• Task objective
Within the records below, reproduce without change the lines from the line that has "12: (249, 111, 3.88)" through the line that has "32: (74, 112, 9.84)", and only those.

<<<<

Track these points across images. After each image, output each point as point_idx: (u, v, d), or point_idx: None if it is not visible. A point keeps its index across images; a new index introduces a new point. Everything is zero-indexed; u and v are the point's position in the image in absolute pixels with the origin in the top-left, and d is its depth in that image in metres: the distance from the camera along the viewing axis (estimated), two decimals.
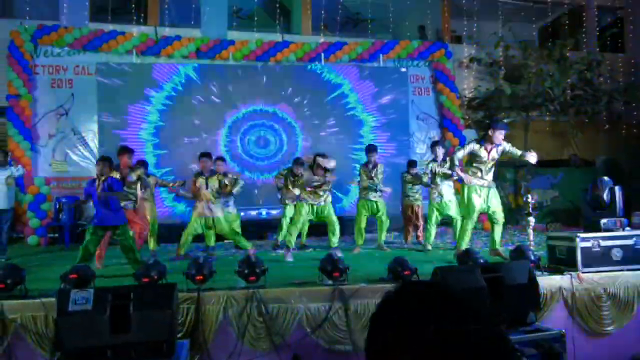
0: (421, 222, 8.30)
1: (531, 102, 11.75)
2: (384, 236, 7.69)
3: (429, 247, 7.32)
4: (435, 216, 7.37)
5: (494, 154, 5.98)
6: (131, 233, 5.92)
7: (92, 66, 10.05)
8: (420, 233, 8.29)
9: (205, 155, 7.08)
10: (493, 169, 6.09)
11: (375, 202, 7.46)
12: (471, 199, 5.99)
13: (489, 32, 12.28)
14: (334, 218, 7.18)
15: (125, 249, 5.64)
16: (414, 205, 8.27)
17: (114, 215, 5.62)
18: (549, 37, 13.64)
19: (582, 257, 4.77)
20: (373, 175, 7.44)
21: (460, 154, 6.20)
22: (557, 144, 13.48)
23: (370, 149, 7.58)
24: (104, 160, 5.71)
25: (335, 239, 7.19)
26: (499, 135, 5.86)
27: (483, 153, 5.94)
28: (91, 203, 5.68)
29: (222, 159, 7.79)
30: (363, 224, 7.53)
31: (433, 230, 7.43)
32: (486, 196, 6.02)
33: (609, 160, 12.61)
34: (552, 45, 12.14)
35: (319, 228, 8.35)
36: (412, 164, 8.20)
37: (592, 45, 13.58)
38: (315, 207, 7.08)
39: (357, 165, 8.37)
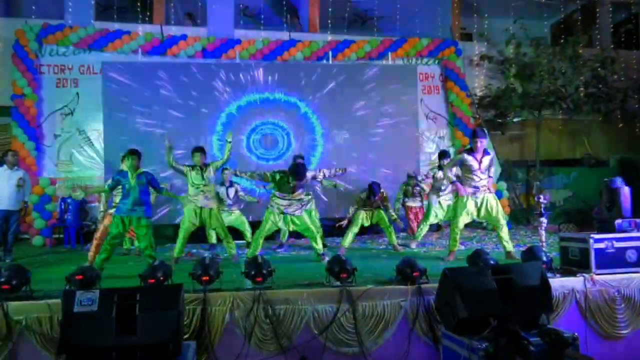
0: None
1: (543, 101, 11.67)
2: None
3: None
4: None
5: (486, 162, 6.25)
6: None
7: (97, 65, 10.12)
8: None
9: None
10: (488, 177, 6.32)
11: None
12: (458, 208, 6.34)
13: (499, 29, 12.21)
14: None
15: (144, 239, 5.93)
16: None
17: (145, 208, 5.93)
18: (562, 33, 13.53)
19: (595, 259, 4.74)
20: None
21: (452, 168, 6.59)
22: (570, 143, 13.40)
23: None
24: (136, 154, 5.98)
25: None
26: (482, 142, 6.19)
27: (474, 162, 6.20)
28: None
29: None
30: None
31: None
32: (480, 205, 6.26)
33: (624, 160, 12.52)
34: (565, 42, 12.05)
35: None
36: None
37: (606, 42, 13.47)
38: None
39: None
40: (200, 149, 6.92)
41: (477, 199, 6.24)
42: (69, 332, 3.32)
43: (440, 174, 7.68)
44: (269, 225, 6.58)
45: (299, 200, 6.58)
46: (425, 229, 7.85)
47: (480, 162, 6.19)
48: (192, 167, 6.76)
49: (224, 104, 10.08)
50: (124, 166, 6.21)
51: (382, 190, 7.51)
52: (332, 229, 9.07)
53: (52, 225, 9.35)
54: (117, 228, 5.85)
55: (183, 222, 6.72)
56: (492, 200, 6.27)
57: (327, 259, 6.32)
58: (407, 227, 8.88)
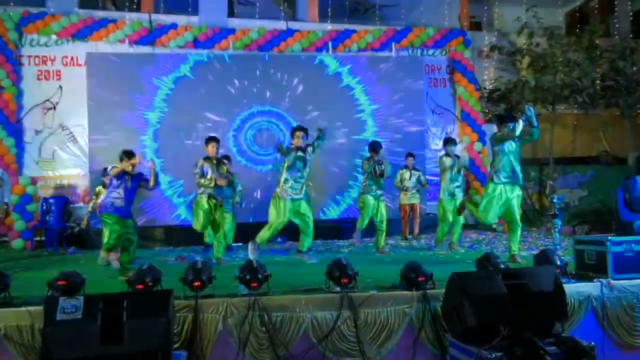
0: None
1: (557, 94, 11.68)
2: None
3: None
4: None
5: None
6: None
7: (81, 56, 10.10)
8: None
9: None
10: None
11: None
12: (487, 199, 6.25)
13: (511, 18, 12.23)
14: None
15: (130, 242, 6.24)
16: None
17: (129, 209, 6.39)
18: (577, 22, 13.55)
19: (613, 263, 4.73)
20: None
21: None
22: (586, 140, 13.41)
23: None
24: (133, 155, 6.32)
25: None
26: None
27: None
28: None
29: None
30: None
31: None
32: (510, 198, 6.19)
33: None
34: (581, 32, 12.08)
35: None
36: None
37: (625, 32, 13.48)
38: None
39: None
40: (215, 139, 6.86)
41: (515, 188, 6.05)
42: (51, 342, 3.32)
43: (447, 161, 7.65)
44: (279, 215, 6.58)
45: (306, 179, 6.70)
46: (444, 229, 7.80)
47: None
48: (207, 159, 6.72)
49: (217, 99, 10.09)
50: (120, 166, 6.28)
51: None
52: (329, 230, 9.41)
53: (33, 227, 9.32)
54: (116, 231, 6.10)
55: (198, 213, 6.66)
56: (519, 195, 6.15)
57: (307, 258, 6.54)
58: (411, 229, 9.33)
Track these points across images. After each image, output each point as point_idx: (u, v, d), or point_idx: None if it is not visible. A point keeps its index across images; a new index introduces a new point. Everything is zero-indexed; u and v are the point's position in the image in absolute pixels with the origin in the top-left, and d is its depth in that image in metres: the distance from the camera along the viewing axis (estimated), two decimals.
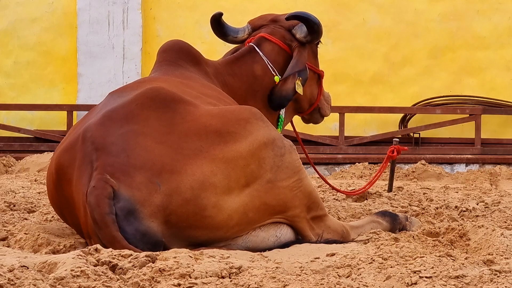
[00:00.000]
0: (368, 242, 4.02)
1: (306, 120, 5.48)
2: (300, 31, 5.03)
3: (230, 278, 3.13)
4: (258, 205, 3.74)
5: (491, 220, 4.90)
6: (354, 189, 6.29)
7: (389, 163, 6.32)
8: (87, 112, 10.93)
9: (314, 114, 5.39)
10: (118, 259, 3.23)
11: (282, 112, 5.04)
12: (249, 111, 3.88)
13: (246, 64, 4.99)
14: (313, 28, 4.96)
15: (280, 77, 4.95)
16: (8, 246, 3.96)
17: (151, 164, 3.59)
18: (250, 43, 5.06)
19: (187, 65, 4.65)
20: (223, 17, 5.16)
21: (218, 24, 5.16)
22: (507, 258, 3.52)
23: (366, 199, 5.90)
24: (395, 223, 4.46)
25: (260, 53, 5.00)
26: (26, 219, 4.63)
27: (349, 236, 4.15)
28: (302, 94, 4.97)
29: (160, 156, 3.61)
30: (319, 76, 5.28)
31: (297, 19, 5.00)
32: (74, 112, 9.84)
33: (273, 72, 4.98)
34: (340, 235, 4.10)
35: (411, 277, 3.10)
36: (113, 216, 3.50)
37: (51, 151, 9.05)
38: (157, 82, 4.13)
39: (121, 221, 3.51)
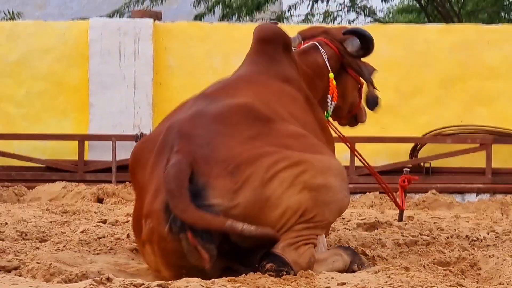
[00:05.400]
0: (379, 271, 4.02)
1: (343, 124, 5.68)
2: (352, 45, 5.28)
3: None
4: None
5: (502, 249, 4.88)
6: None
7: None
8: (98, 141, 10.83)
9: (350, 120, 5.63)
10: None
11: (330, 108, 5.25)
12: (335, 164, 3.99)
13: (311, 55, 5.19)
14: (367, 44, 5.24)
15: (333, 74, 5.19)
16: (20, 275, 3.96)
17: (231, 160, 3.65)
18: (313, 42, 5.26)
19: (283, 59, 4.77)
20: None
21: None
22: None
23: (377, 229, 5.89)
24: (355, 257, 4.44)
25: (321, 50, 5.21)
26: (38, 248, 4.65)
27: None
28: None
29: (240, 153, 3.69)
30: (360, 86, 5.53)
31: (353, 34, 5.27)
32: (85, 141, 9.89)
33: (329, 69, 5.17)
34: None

>>>>

• Response
12: (249, 111, 3.88)
13: (246, 64, 4.99)
14: (313, 28, 4.96)
15: (280, 77, 4.95)
16: (8, 246, 3.96)
17: (151, 164, 3.59)
18: (250, 43, 5.06)
19: (187, 65, 4.65)
20: (223, 17, 5.16)
21: (218, 24, 5.16)
22: (507, 258, 3.52)
23: (366, 199, 5.90)
24: (395, 223, 4.46)
25: (260, 53, 5.00)
26: (26, 219, 4.63)
27: (349, 236, 4.15)
28: (302, 94, 4.97)
29: (160, 156, 3.61)
30: (319, 76, 5.28)
31: (297, 19, 5.00)
32: (74, 112, 9.84)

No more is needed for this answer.